Granulomatosis with polyangiitis (GPA)
GPA is a primary vasculitis characterized by:
- • Upper and lower respiratory tract involvement with granulomatous vasculitis of mostly small vessels, extravascular granulomatous inflammation, and necrosis (varying levels of each of these three features may be encountered at a particular site).
- • Glomerulonephritis (GN) that is pauci-immune, focal and segmental, necrotizing, and often crescentic.
- • Strong association with c-ANCA and anti-PR3 antibodies .

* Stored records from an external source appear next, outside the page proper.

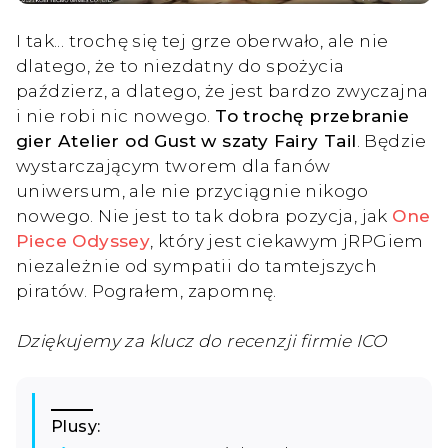
I tak... trochę się tej grze oberwało, ale nie
dlatego, że to niezdatny do spożycia
paździerz, a dlatego, że jest bardzo zwyczajna
i nie robi nic nowego.
To trochę przebranie
gier Atelier od Gust w szaty Fairy Tail
. Będzie
wystarczającym tworem dla fanów
uniwersum, ale nie przyciągnie nikogo
nowego. Nie jest to tak dobra pozycja, jak
One
Piece Odyssey
, który jest ciekawym jRPGiem
niezależnie od sympatii do tamtejszych
piratów. Pograłem, zapomnę.
Dziękujemy za klucz do recenzji firmie ICO
Plusy: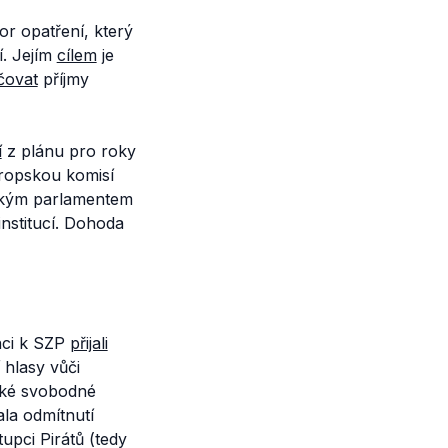
or opatření, který
í. Jejím
cílem
je
čovat
příjmy
í
z plánu pro roky
ropskou komisí
ským parlamentem
nstitucí. Dohoda
nci k SZP
přijali
 hlasy vůči
ké svobodné
ala odmítnutí
tupci Pirátů (tedy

Generalized GPA implies involvement of all three major anatomic sites (upper respiratory tract, lungs, and kidneys). Limited GPA is defined as the absence of renal involvement (a more strict definition also excludes patients with pulmonary hemorrhage, orbital pseudotumor, progressive neuropathy, and central nervous system [CNS] disease). Limited GPA tends to present as a granulomatous disorder without vasculitic features. Only 10% of cases evolve to generalized GPA.
Although GPA is considered a primary vasculitis syndrome, the inflammatory changes, including granulomas, often occur in parenchymal sites outside vessel walls ( extravascular granulomatous infiltration). Interestingly, granulomas are rarely seen in the kidneys.